How can this be zero (or even positive)? This becomes more complicated when you add in one more potential wrinkle: PAN file creators (i.e. module manufacturers) sometimes push the numbers up. 

Consider a simple example: say you had a modules that is fundamentally a 300-watt module, with 3% irradiance loss in low-light conditions. But then on the datasheet, you decide to drop the rating of the module by 5%, so you sell it as a 285-watt module. The underlying physical properties haven't changed - so at STC it still behaves like a 300-watt module, and the Output at Irradiance will actually be +2%! With the new "ratings" change of the module, from 300 to 285, the total energy production is still the same. The way this will show up on the loss table is that the "Nameplate" step will be 5% lower, while the "Output at Irradiance" will be 5% higher (from -3% before to +2% now). 

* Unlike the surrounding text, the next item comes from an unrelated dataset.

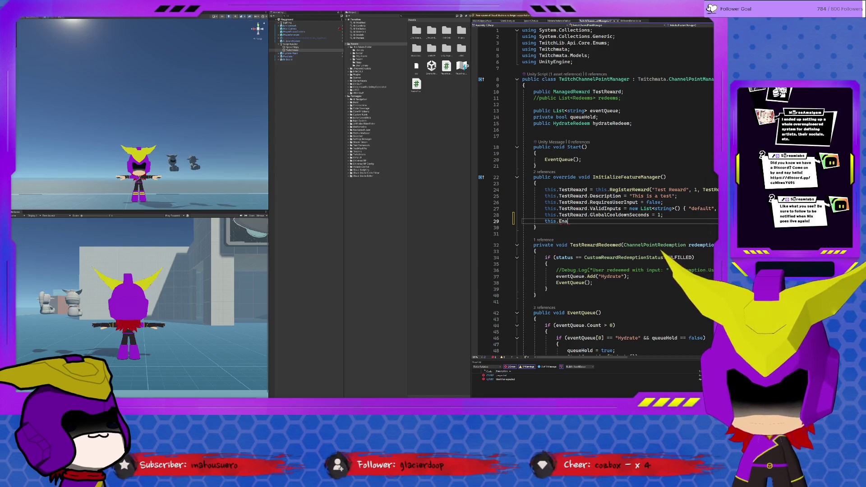
{"action": "type", "text": "bleReward(this.test"}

In practice, manufacturers might do this because they want to get credit for the positive-tolerance binning of their modules - in other words, if you purchase a 310-watt module with +0 / +5W binning, then the actual performance of that shipment is arguably 312.5W. If the PAN file physics is adjusted to account for that, then the "underlying" properties of the module might be 1-2W greater than nameplate - and so the Output at Irradiance will improve. 

So technically, it isn't really a "loss", right? That is correct - its arguable that we don't need to show both the "Nameplate" step of the calculation (where we multiply the sunlight x module namplate power) and then the separate "Irradiance" adjustment. In practice, this is done to give some transparency around the PAN file behavior - and also, this is what PVsyst does, so this is what financiers have become baselined to expect to see. 

So how should I interpret this number? Ultimately, there isn't a clear definition of what is correct or not. Fundamentally, this step combines two factors: the low-light performance of the module (a physics phenomenon) and the way the PAN file was developed (a business decision). So if the Output at Irradiance losses seem too good to be true, the best course of action is to check with the manufacturer.